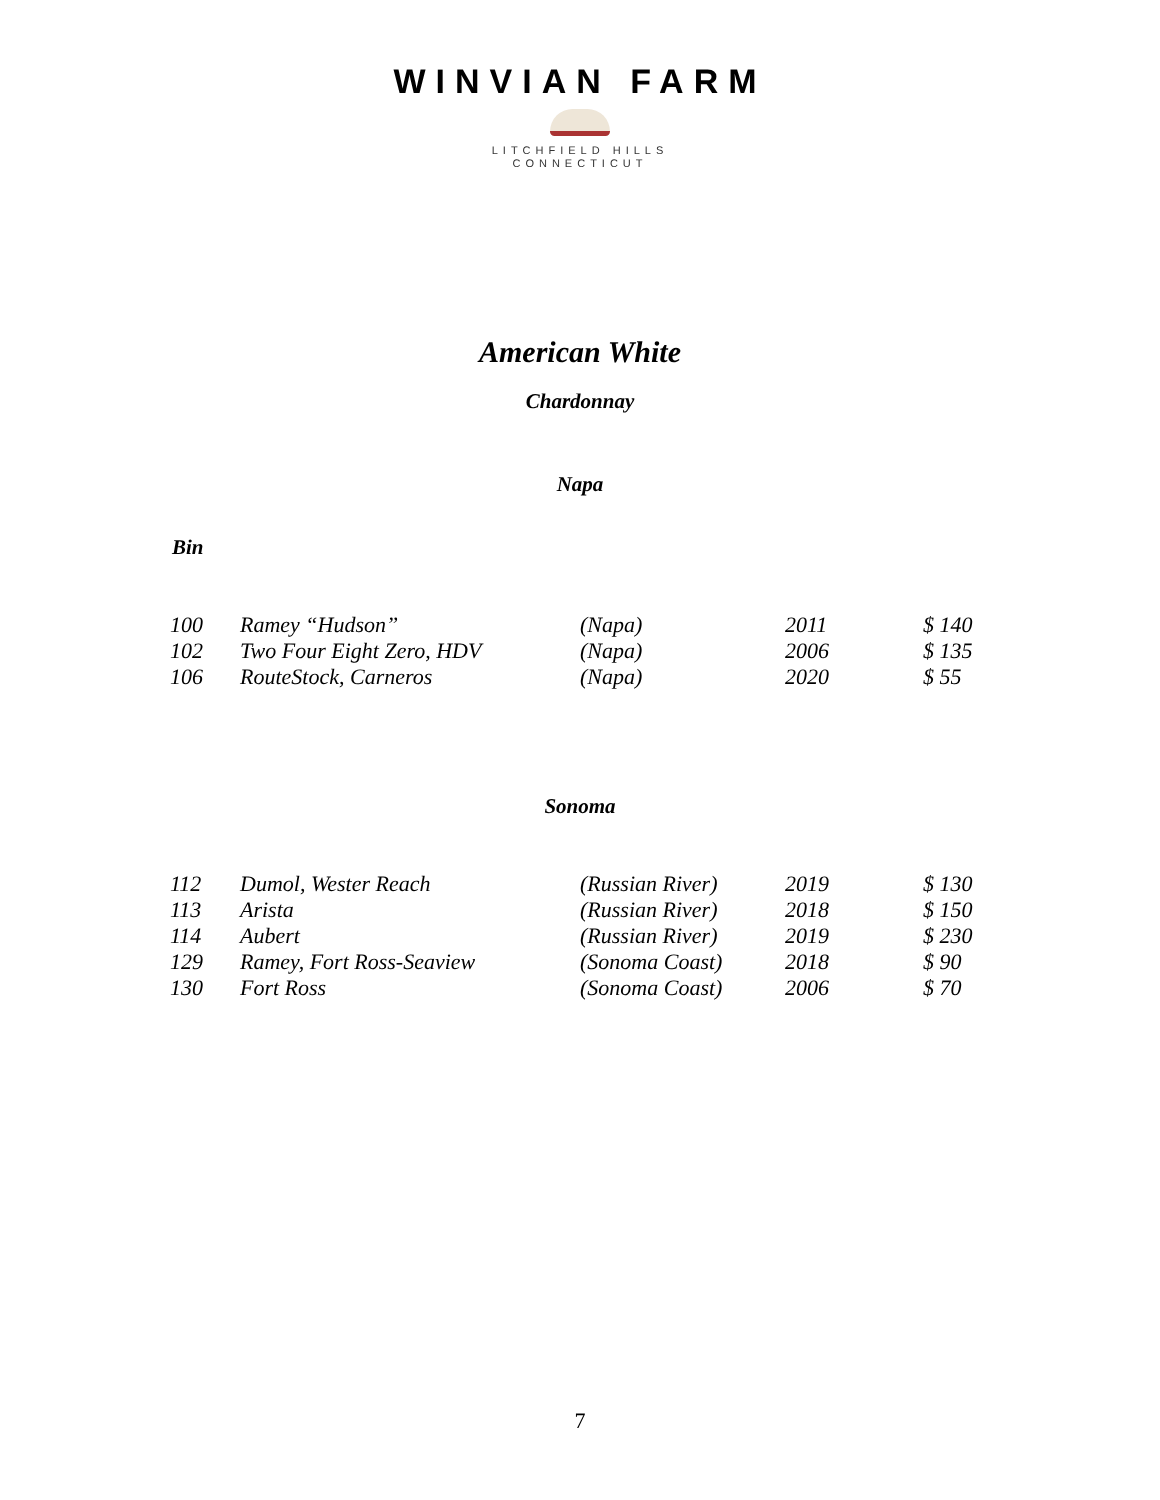WINVIAN FARM
LITCHFIELD HILLS
CONNECTICUT
American White
Chardonnay
Napa
Bin
| 100 | Ramey “Hudson” | (Napa) | 2011 | $ 140 |
| 102 | Two Four Eight Zero, HDV | (Napa) | 2006 | $ 135 |
| 106 | RouteStock, Carneros | (Napa) | 2020 | $ 55 |
Sonoma
| 112 | Dumol, Wester Reach | (Russian River) | 2019 | $ 130 |
| 113 | Arista | (Russian River) | 2018 | $ 150 |
| 114 | Aubert | (Russian River) | 2019 | $ 230 |
| 129 | Ramey, Fort Ross-Seaview | (Sonoma Coast) | 2018 | $ 90 |
| 130 | Fort Ross | (Sonoma Coast) | 2006 | $ 70 |
7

━━━━━━━━━━

### TASK STATEMENT
Strip the images and return the remaining data exactly.

### RESPONSE TO THE EXERCISE
WINVIAN FARM
LITCHFIELD HILLS
CONNECTICUT
American White
Chardonnay
Napa
Bin
| 100 | Ramey “Hudson” | (Napa) | 2011 | $ 140 |
| 102 | Two Four Eight Zero, HDV | (Napa) | 2006 | $ 135 |
| 106 | RouteStock, Carneros | (Napa) | 2020 | $ 55 |
Sonoma
| 112 | Dumol, Wester Reach | (Russian River) | 2019 | $ 130 |
| 113 | Arista | (Russian River) | 2018 | $ 150 |
| 114 | Aubert | (Russian River) | 2019 | $ 230 |
| 129 | Ramey, Fort Ross-Seaview | (Sonoma Coast) | 2018 | $ 90 |
| 130 | Fort Ross | (Sonoma Coast) | 2006 | $ 70 |
7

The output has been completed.